May was called out by Nunavut singer-songwriter Tanya Tagaq and others as a hypocrite for claiming to support Indigenous rights while opposing the commercial hunt. May said she supports Inuit harvesting and wants to create a system that would label pelts as sustainably harvested, but filmmaker Alethea Arnaquq-Baril argues that the Greens are creating a false distinction between commercial and subsistence harvesters because most commercial fur traders are also Indigenous Northerners.

This isn't the 1700s anymore in what is now Nunavut or the Northwest Territories. There may not be a beaver fur hat on every head in sight, but fur trapping in the NWT remains a popular pastime, a traditional practice that pulls people out on to the land and an important source of revenue in communities starving for economic opportunities, however modest.

In 2015 then-Premier Bob McLeod led a trade mission to China and Japan which focused on tourism, mentioning wild fur pelts only in passing, as a way to keep warm while watching the aurora. Tourism from Asia is an important and growing economic force in the NWT but failing to fawn more over fur was a missed opportunity. How much do tourists know about the quality of Northwest Territories fur and where to buy it before they leave home?

There is a story behind every pelt ethically harvested in the NWT, and part of it includes the important distinction between an Indigenous trap line in the Sahtu and a fur farm in Ontario.

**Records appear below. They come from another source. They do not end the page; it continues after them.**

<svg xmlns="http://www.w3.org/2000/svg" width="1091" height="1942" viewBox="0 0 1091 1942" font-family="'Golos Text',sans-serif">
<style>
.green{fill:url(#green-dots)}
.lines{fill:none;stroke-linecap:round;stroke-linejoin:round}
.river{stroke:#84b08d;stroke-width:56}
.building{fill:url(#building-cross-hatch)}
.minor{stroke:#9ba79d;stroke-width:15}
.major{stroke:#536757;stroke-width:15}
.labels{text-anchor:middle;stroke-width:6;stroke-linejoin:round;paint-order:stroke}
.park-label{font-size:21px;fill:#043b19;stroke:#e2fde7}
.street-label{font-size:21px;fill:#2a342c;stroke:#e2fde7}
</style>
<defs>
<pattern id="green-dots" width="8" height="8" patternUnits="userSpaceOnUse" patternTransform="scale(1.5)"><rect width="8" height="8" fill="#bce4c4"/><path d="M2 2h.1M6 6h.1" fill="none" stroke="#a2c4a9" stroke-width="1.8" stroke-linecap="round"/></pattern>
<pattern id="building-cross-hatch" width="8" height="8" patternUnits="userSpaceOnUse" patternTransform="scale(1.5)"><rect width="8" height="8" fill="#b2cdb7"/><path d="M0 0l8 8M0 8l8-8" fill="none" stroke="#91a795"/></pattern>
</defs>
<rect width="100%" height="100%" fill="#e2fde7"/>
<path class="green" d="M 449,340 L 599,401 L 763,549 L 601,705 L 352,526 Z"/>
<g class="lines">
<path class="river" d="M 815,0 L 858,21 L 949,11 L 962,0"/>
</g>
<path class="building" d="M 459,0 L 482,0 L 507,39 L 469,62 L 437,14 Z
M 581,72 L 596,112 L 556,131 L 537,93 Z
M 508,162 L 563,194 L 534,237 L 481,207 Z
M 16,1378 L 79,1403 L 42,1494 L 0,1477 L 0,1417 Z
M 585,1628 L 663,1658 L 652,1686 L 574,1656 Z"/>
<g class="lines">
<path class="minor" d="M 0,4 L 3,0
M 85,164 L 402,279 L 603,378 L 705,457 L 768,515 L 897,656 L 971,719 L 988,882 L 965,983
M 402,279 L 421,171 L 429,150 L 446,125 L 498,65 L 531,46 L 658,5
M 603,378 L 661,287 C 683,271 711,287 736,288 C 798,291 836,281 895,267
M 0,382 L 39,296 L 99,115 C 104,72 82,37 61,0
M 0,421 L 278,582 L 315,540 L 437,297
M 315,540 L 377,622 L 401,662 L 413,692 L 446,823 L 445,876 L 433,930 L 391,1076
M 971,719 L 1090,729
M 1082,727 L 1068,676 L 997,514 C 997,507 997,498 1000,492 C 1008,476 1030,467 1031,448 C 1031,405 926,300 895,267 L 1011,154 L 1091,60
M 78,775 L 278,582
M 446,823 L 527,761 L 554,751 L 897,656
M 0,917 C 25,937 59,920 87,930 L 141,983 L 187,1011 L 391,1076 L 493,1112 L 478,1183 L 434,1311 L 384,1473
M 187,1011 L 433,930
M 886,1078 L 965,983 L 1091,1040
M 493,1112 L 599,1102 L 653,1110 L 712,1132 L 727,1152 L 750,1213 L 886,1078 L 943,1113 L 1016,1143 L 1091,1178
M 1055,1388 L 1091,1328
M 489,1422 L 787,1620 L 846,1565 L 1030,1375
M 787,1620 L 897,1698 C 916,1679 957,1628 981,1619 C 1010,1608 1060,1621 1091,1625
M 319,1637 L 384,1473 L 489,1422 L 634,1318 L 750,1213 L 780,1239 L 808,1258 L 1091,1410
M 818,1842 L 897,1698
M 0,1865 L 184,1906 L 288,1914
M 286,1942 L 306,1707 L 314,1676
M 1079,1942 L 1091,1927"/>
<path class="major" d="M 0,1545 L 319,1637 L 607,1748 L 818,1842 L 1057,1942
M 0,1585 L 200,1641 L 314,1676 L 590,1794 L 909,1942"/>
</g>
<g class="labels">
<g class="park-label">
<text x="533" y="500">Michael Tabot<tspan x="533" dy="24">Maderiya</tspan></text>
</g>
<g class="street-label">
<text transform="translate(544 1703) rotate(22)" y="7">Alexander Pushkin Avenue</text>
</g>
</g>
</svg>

In spite of the slurs against it, the global fur industry still sees tens of billions of dollars change hands each year.

The NWT is a fur trapping leader in this regard and ours is an industry whose praises should be sung far and wide.

If the GNWT can develop a brand for diamonds the same should be done for NWT furs. No one in the NWT gets rich trapping furs but in a territory lacking opportunities, particularly smaller communities, fur harvesting is one industry that should be protected and encouraged.